» WHAT THIS TASK INVOLVES
Of the lines listed below, return exactly those that run from the line containing "ring dip: (521, 464)" through the line containing "pinky tip: (972, 444)", both included.

» ENTRIES PROVIDED
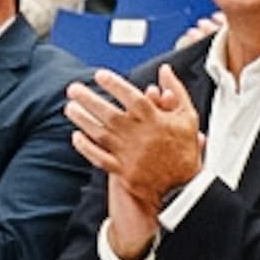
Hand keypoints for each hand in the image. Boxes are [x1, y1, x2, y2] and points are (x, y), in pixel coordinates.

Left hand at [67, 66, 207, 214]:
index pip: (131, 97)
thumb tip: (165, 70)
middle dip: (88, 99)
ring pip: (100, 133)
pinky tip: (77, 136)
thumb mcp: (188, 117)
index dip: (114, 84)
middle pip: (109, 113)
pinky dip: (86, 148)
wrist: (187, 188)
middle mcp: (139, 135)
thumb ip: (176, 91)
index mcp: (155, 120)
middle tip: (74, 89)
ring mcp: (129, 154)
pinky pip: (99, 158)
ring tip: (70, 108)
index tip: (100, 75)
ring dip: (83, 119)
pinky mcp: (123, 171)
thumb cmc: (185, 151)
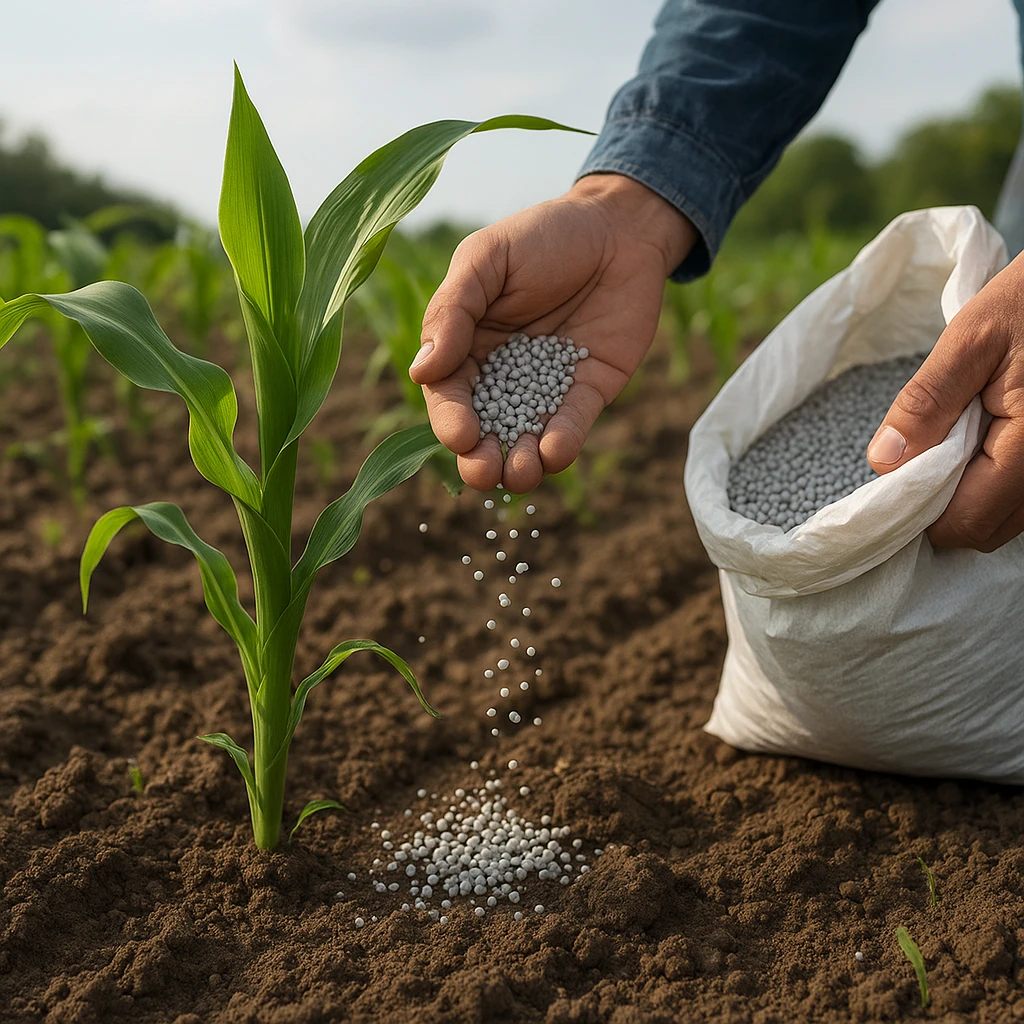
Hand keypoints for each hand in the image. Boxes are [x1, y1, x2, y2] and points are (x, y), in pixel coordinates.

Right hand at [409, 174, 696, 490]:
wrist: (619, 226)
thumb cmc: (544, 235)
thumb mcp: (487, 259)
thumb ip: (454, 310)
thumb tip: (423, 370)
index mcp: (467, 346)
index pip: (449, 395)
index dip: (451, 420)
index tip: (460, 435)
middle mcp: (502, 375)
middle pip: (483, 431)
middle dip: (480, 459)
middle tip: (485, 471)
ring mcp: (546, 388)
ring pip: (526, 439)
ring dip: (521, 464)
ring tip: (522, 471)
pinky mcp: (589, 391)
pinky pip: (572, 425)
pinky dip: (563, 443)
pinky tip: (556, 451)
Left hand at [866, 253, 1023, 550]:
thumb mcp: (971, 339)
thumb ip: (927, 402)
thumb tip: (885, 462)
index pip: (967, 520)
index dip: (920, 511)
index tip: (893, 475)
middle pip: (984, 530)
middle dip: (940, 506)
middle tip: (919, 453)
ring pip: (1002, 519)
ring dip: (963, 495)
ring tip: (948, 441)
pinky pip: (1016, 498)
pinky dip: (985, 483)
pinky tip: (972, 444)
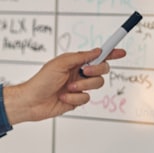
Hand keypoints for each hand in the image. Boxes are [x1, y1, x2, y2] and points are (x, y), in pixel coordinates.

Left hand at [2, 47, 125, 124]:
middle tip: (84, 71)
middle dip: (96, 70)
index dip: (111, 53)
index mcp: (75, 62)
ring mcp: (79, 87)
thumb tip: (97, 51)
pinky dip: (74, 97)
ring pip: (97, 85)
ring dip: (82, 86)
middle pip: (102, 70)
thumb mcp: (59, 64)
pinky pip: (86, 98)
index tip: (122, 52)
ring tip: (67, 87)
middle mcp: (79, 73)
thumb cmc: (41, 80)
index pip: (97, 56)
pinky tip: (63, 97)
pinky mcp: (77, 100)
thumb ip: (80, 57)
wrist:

» OUTPUT FOR THIS TASK
ring dip: (521, 464)
ring tip: (522, 471)
pinky mcp: (589, 391)
pinky pip: (572, 425)
pinky dip: (563, 443)
pinky tip: (556, 451)
Left hand at [866, 253, 1023, 550]:
thumb mcp: (971, 339)
thumb ip: (927, 402)
thumb tip: (885, 462)
index pip: (967, 520)
index dip: (920, 511)
index tip: (893, 475)
middle pip: (984, 530)
middle dip: (940, 506)
middle tip: (919, 453)
ring pip: (1002, 519)
ring dip: (963, 495)
ring tip: (948, 441)
pinky pip: (1016, 498)
pinky dip: (985, 483)
pinky tip: (972, 444)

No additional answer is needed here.